West Wing surprised by Trump's unscripted Syria comment
The president said he wants to remove 2,000 U.S. troops from Syria "very soon."
President Donald Trump surprised even the most senior members of his Cabinet when he announced Thursday during a speech in Ohio that the U.S. military would be "coming out of Syria, like, very soon," according to a senior administration official and a U.S. official familiar with the matter.
The president has expressed to top members of his national security team that he would like to withdraw U.S. forces from Syria, but none of them expected he'd say it publicly, these officials said.
"By the way, we're knocking the hell out of ISIS," Trump said during a speech on infrastructure spending. "We're coming out of Syria, like, very soon. Let the other people take care of it now, very soon. Very soon, we're coming out."
Trump has discussed the idea of withdrawing the 2,000 U.S. troops with Defense Secretary James Mattis, chief of staff John Kelly and the outgoing national security adviser, Gen. H.R. McMaster, but according to these officials, the president favors a faster withdrawal than most who are advising him.

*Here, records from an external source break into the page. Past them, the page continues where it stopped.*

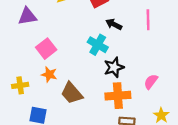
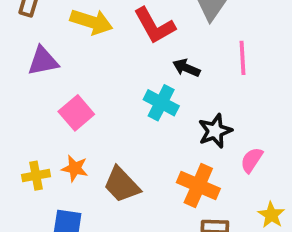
black star: (114, 67) -> (215, 131), moved
orange star: (49, 74) -> (75, 168), moved
orange cross: (118, 96) -> (198, 185), turned 30

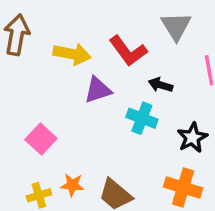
purple triangle: (43, 61) -> (98, 90), moved
pink square: (76, 113) -> (41, 139), moved

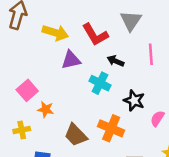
black star: (192, 138) -> (134, 100), turned -30
orange star: (72, 185) -> (46, 109), moved
orange cross: (183, 187) -> (111, 128), moved

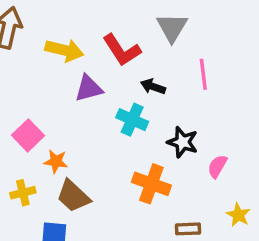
brown trapezoid: (76, 135) -> (73, 196), moved

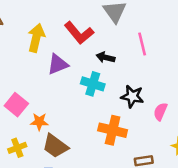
yellow arrow: (64, 50) -> (36, 38), turned -84

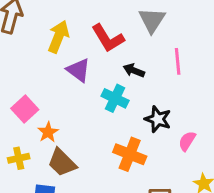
purple triangle: (58, 64) -> (78, 70), turned 50
orange star: (39, 122) -> (48, 132), turned 30

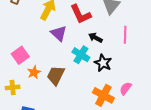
black star: (158, 119) -> (103, 63), moved
orange cross: (130, 154) -> (103, 95), moved
brown trapezoid: (62, 163) -> (56, 75), moved, turned 65

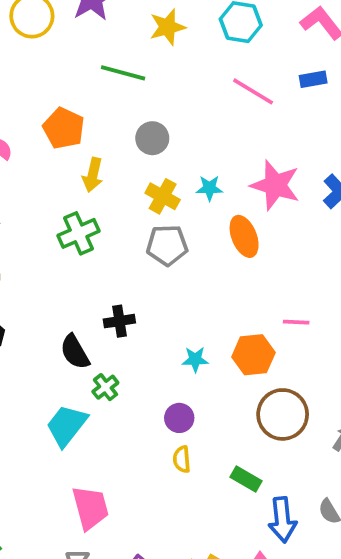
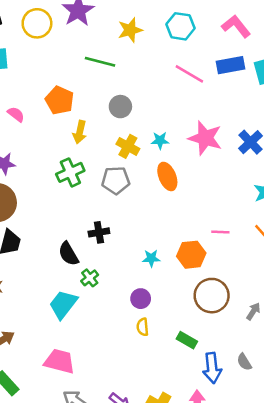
blue rectangle: (313, 79) -> (231, 65), size x1.5
orange ellipse: (244, 236) -> (167, 176), moved
gray pentagon: (167, 245) -> (116, 180), moved
pink trapezoid: (90, 508) -> (59, 361), moved, turned -60

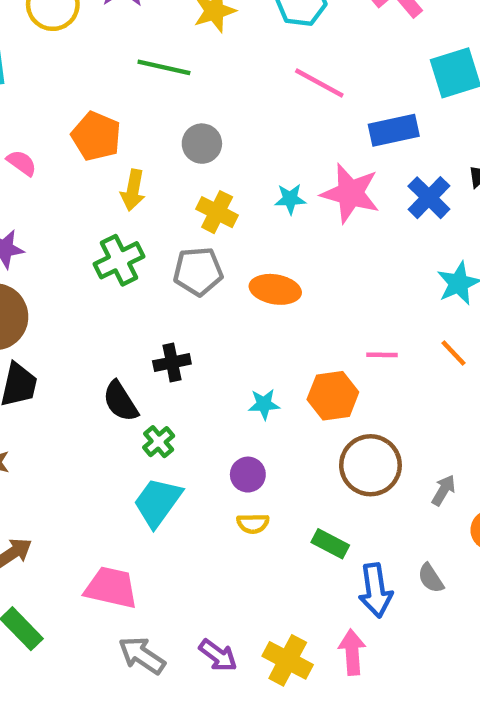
blue rectangle: (231, 65) -> (394, 130), moved
cyan star: (160, 140) -> (290, 199), moved
orange ellipse: (167, 176) -> (275, 289), moved, turned -56
cyan trapezoid: (63, 304) -> (158, 502), moved
yellow semicircle: (143, 327) -> (253, 524), turned -84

"It's not the substance [of the remark] that surprised them," the senior administration official told ABC News. "It's the fact that he said it."
Meanwhile, nearly every other government policy adviser who works on Syria was caught completely off guard by the substance of the president's remarks, including officials within the National Security Council, the Pentagon and the Department of State, according to multiple U.S. officials.
The president's impromptu announcement sent officials scrambling to square Trump's word of an imminent withdrawal with the previously-stated U.S. strategy of a so-called "conditions-based" approach. And while there is no question ISIS has been dealt lasting blows inside Syria, they are not yet defeated. "Our policy is conditions-based, meaning we plan to leave Syria when ISIS is defeated," one administration official told ABC News. "And that's not done yet."
Not only does the president's desire for an imminent withdrawal appear to contradict the conditions-based strategy, but it also flies in the face of his repeated pledge not to forecast the movements of the U.S. military to the enemy. He has criticized the Obama administration for announcing publicly plans to withdraw from Iraq and Afghanistan before the mission there was fully completed.
State Department spokesman Heather Nauert told reporters Thursday she'd heard of no policy determination to pull U.S. troops out of Syria. The Pentagon declined to comment on the president's statement and a spokesman for U.S. Central Command said: "The military strategy in Syria is the defeat of ISIS."
A State Department official said Friday "while ISIS has lost nearly all the territory it once controlled, the fight is ongoing and we remain determined to ensure that ISIS is defeated."
Mattis and outgoing Secretary of State Rex Tillerson have said repeatedly that U.S. troops would remain to prevent a new terror group from forming.